All procedures were approved by the Beth Israel Deaconess Medical Center and Boston University Medical Campus institutional review boards. Eligibility requirements for caregiver participants were as follows: age 18 or older, able to communicate in English, a primary caregiver and/or close contact who has ≥20 h weekly contact with an IP, and able to provide informed consent. Additionally, the IP had to be 15–35 years old, diagnosed with a DSM-5 affective or nonaffective psychotic disorder by a health professional OR have symptoms or behaviors observed by the caregiver indicating psychosis (e.g., responding to internal stimuli, describing delusional ideas, or showing grossly disorganized speech or behavior), with onset of observed symptoms or first psychosis diagnosis within past five years. IP were either untreated or not optimally engaged in outpatient treatment as reported by the family caregiver (e.g., not adhering to prescribed medications, using substances in conflict with the treatment plan, or declining to meet with providers). After each participant completed MILO sessions, the study clinician revisited the most likely diagnoses to confirm the presence of recent-onset psychosis.

To recruit participants, the study’s first author sent study information to clinicians and referral coordinators at FEP programs in the Boston area as well as through a national (U.S.) early psychosis-focused email listserv. Clinicians and referral coordinators were encouraged to let potential participants know about the study depending on their clinical judgment and institutional policies.

See Fig. 1 for a CONSORT flow diagram reflecting study design and procedures. Potential participants were screened for eligibility over the phone. If they were eligible and wished to participate, they provided verbal informed consent via telephone. Self-report assessments were emailed to participants via a secure REDCap survey link (Harris et al., 2009; Harris et al., 2019). Once all pre-intervention assessments were completed, staff randomized participants to either immediate MILO or a six-week wait condition. Couples who wished to complete sessions together were randomized together.

Fig. 1.

Fig. 1.

CONSORT flow diagram.

Participants randomized to immediate MILO then scheduled an initial session with a study clinician. Due to pandemic-era hospital infection control policies, from May 2020 through April 2021, all MILO sessions were conducted via videoconference. After April 2021, participants were offered the choice of completing sessions remotely or in person at Boston Medical Center. After the intervention was concluded, participants were emailed surveys at 0-, 8-, and 12-weeks following intervention completion. Participants randomized to waitlist conducted a second set of assessments after six weeks without contact with study staff, then scheduled their first MILO session. Participants were reimbursed for completing assessments ($25 per time point). No reimbursement was provided for attending MILO sessions.

(TASK PROMPT) Please check three statements, (a) to (c), against the study methods text above. For each, answer yes or no and quote the words of the text that decide it. (a) A caregiver needed at least 20 hours of weekly contact with the IP. (b) Participants were paid for attending MILO sessions. (c) From May 2020 through April 2021, MILO sessions were held in person at Boston Medical Center.

(INFORMATION SUPPLIED)

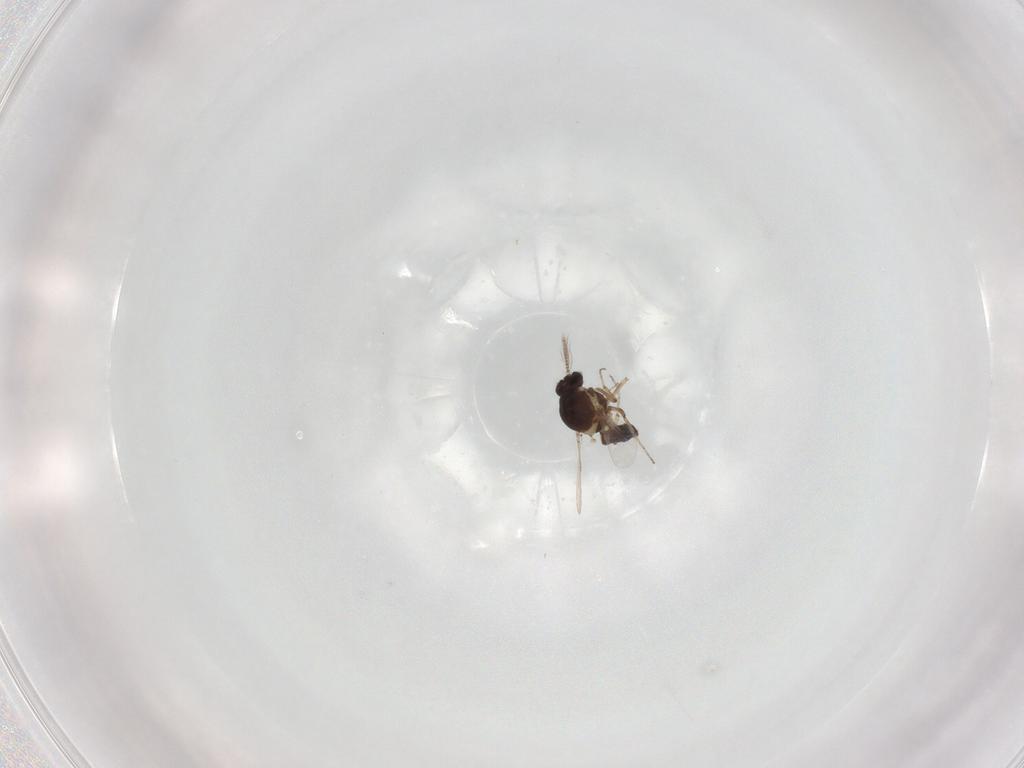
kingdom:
* * *
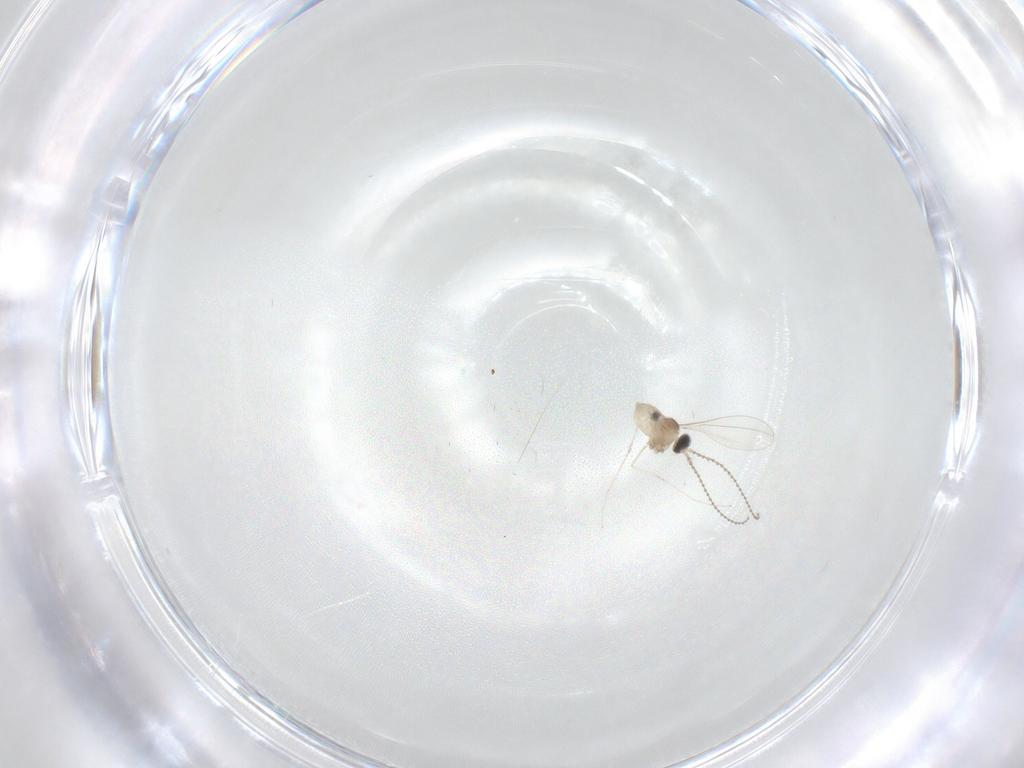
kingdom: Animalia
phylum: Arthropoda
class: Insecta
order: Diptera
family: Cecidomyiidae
--
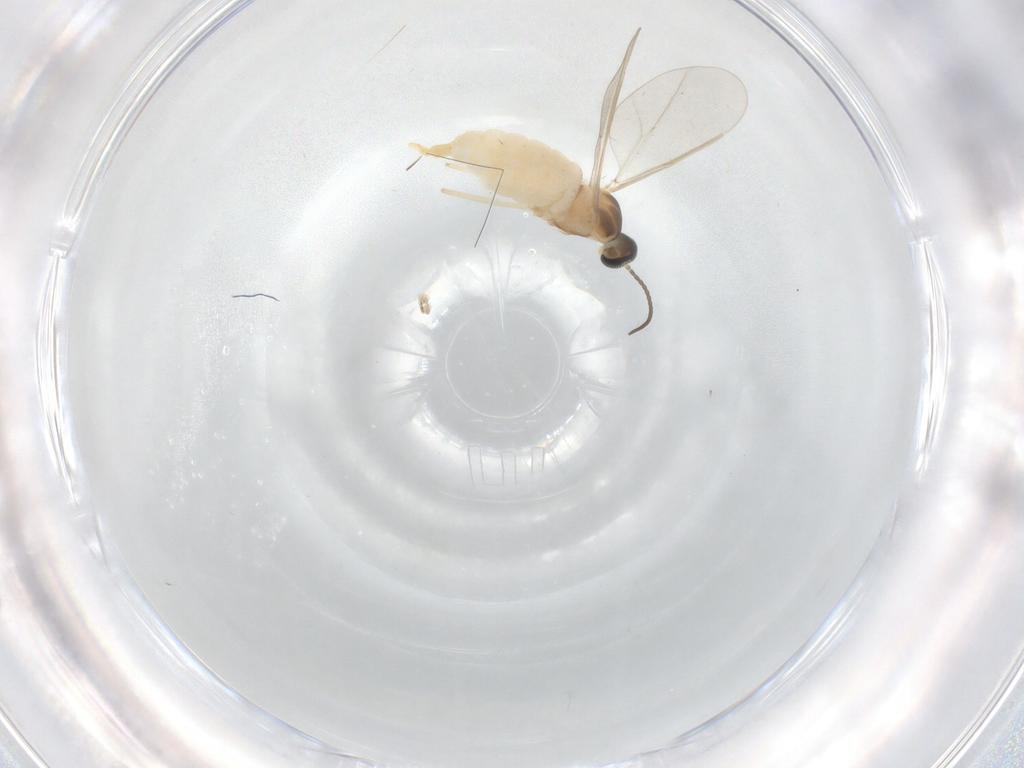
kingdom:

(FINISHED TASK)
(a) Yes: "a primary caregiver and/or close contact who has ≥20 h weekly contact with an IP"
(b) No: "No reimbursement was provided for attending MILO sessions."
(c) No: "from May 2020 through April 2021, all MILO sessions were conducted via videoconference"